# Bee Balm



## pgg (Jun 19, 2005)

I have several bee balm plants. Mainly because they bloom all summer and they're close to being deer proof! Bee balm has fuzzy leaves and steams that hold moisture and it is therefore prone to mildew problems. I have had good luck with "Jacob Cline". It has bright red flowers and is very mildew resisdent. It also makes a good tea.
Virginia mountain mint and agastache are also good bee and tea plants, if you're interested. I don't have any seed distributers to recommend, I usually buy potted plants.
Hope this helps.


Patrick


----------



## BeeAware (Mar 24, 2007)

Swallowtail seeds usually has Monarda D. seed. They really do attract lots of bumble bees and butterflies.


----------



## Walliebee (Nov 17, 2006)

sentientsoil said:


> As far as I know, the variety used for tea is monarda didyma.. is that right? Are these other varieties of monarda safe for tea? should I look somewhere else to get bee balm seed?


Both Monarda fistulosa and Monarda didyma makes good tea. M. fistulosa is called wild bergamot, horse-mint, or Oswego tea. was used by Native Americans. It's flavor is stronger than M. didyma.

Bee balm or M. didyma has longer flowers and attracts hummingbirds, but in my opinion bees have trouble getting nectar from the tubular blooms.

There are around 20 species and you'll also find hybrids, all are edible.

They all need quite a lot of space, and good air movement in full sun to prevent powdery mildew from attacking their leaves.

While seeds are easy, I would purchase a plant from a garden center. It is inexpensive will provide results much faster.

My friends at Niche Gardens mail order nursery http://www.nichegardens.com/ sell all the Monarda’s you would want.


----------



## pgg (Jun 19, 2005)

Niche Gardens is a good company to deal with. They have a very good selection of plants also.


Patrick


----------



## sentientsoil (Apr 20, 2008)

wow, thanks for all the help guys! I checked out those sites and am very impressed!

but now that I know that pretty much all the monarda are good for tea (though the fistulosa is apparently best) I can go back to Menards and see which variety that was and consider starting from seed without paying s&h. 

but wow, some of those plants I saw are soooooo tempting.


----------

INFORMATION GIVEN =

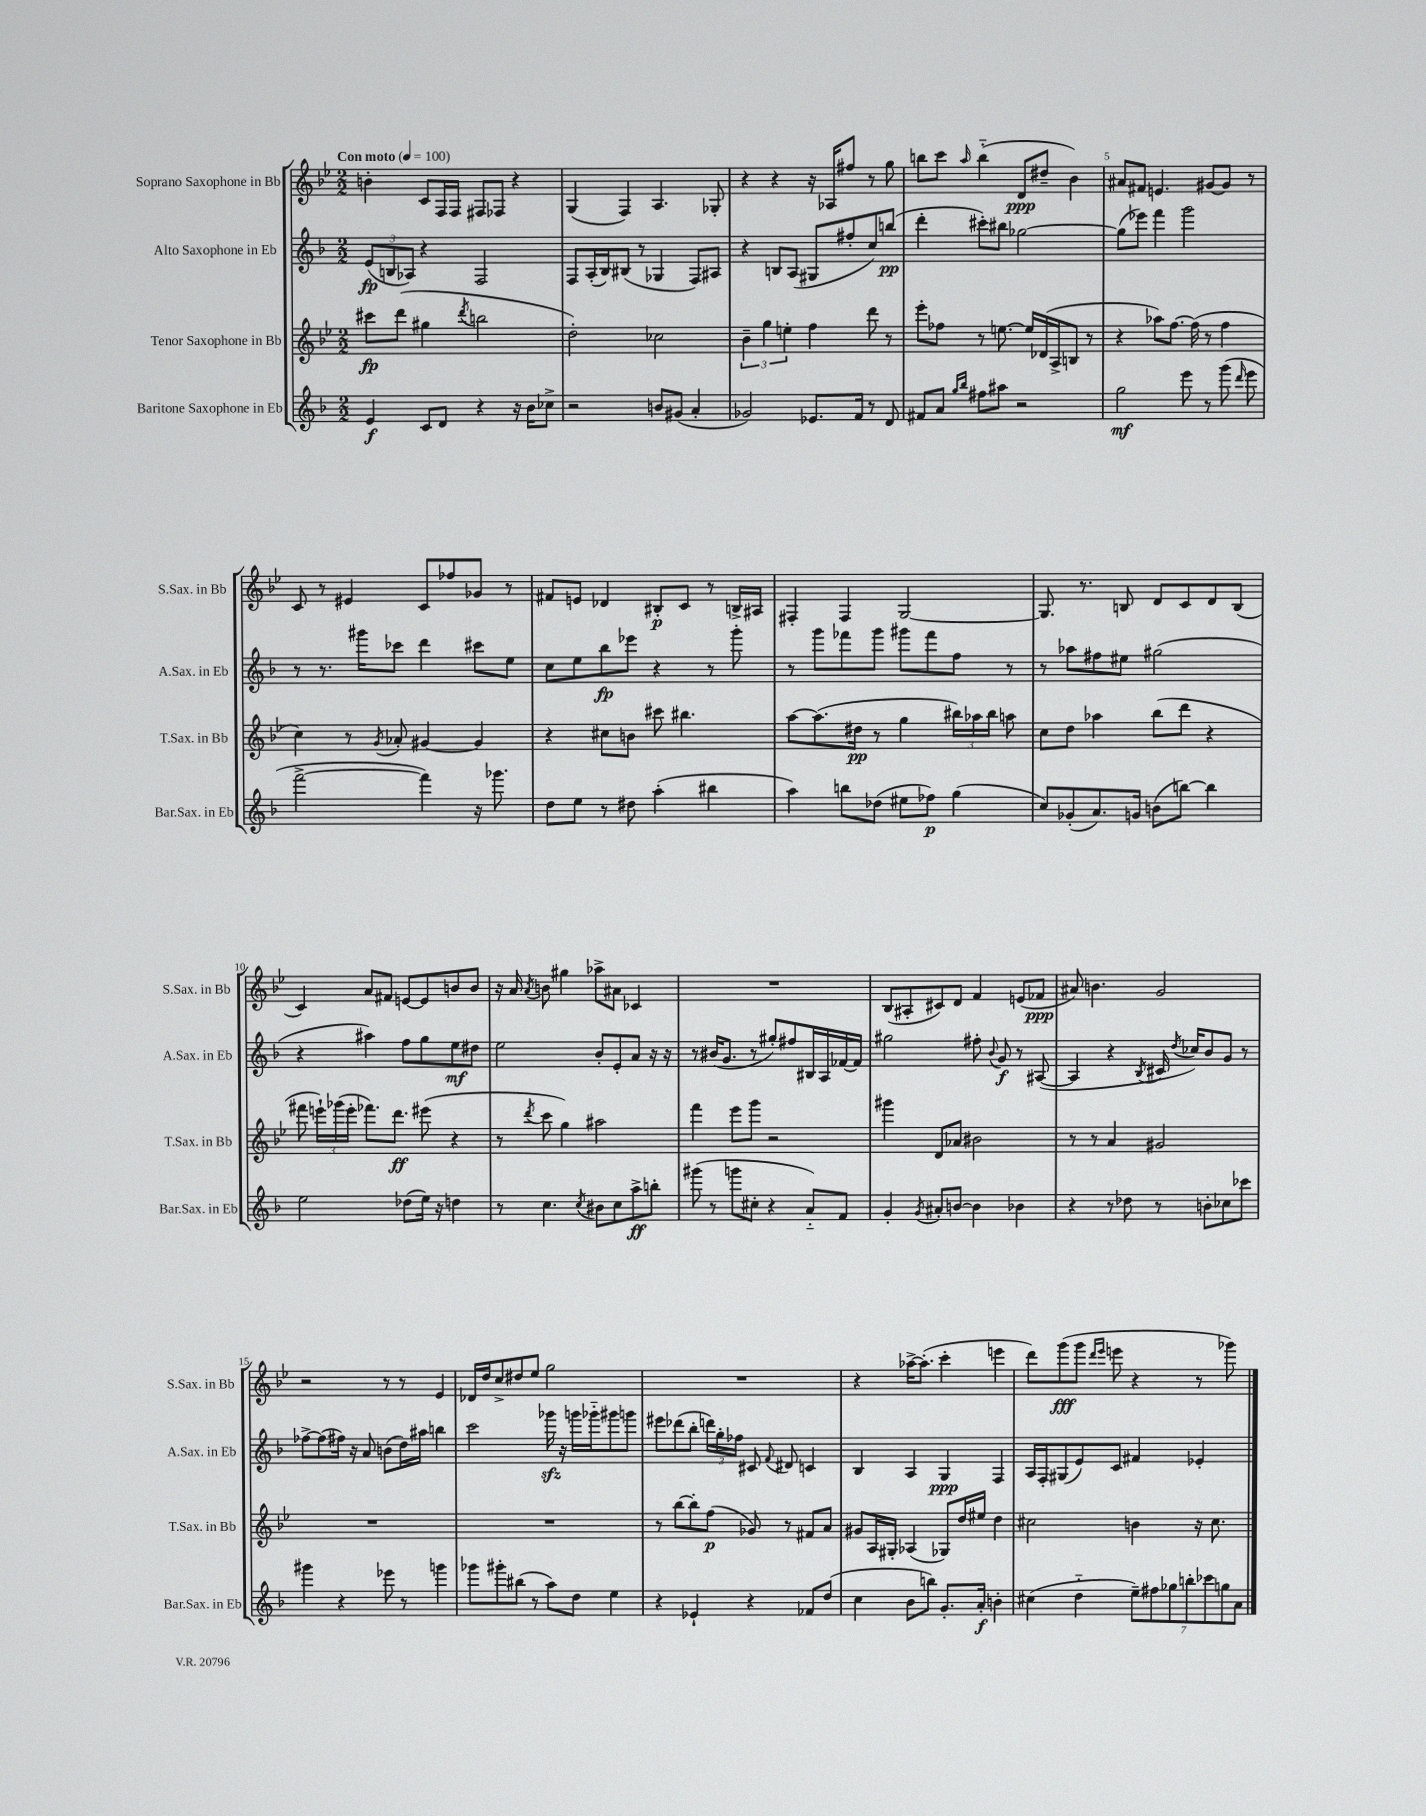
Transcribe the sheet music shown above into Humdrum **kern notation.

* * *

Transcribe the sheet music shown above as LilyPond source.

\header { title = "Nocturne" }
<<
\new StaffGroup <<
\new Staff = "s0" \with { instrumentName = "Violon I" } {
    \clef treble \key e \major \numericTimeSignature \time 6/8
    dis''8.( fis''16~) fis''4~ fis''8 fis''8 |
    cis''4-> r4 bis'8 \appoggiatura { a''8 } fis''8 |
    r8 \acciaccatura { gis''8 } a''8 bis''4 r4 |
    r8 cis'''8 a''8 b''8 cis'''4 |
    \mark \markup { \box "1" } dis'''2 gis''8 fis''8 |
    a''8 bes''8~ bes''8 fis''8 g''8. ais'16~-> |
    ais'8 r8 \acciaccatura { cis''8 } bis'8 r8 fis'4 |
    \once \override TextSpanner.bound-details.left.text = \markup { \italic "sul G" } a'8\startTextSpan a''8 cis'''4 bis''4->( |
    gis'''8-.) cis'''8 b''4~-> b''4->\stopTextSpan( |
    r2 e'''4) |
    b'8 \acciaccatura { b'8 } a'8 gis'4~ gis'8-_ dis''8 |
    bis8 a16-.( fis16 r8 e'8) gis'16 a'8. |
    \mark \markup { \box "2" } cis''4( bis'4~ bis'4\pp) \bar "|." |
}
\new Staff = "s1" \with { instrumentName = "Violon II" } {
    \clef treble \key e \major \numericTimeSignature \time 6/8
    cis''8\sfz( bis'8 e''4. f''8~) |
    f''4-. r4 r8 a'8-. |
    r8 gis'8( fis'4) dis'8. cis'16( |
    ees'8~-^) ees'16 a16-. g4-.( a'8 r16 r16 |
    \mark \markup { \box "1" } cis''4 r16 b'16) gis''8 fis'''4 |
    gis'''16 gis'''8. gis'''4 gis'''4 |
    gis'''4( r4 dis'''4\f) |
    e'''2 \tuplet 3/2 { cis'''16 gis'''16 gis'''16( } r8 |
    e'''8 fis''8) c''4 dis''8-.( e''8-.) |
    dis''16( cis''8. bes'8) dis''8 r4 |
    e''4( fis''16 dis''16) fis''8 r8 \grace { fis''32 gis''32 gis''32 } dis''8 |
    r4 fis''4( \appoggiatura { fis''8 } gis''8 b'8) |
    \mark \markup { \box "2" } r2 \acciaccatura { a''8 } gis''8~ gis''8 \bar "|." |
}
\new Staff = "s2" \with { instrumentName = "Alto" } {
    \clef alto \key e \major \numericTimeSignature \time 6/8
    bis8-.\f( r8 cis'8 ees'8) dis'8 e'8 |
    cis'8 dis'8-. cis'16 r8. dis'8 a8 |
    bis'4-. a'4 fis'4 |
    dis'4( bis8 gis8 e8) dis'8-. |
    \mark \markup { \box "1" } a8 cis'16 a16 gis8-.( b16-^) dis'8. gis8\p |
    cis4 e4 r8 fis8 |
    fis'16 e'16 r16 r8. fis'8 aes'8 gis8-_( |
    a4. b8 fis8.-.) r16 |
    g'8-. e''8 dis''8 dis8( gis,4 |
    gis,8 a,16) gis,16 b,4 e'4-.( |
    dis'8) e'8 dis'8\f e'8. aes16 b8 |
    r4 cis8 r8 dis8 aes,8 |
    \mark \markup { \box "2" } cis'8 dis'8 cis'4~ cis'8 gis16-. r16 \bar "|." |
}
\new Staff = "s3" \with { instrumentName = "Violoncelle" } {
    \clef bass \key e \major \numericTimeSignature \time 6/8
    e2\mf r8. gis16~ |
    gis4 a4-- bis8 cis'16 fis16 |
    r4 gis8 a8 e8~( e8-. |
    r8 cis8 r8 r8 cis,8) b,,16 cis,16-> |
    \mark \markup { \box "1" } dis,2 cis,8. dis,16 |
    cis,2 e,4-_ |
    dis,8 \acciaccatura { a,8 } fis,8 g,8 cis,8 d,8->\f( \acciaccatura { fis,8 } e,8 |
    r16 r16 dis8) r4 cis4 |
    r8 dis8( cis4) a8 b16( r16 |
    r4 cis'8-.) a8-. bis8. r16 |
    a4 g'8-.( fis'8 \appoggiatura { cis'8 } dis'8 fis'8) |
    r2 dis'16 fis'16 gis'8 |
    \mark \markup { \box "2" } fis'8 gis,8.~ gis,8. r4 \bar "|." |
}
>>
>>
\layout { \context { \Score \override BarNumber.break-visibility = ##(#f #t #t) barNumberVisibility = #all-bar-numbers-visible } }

GIVEN EXERCISE 1 = Reproduce the portion of the bee balm thread from "Both Monarda fistulosa" up to and including "results much faster.".
GIVEN EXERCISE 2 = In the bee balm thread, what three common names are given for Monarda fistulosa?

CORRECT RESPONSE 1 =
Both Monarda fistulosa and Monarda didyma makes good tea. M. fistulosa is called wild bergamot, horse-mint, or Oswego tea. was used by Native Americans. It's flavor is stronger than M. didyma.

Bee balm or M. didyma has longer flowers and attracts hummingbirds, but in my opinion bees have trouble getting nectar from the tubular blooms.

There are around 20 species and you'll also find hybrids, all are edible.

They all need quite a lot of space, and good air movement in full sun to prevent powdery mildew from attacking their leaves.

While seeds are easy, I would purchase a plant from a garden center. It is inexpensive will provide results much faster.

CORRECT RESPONSE 2 = Wild bergamot, horse-mint, and Oswego tea.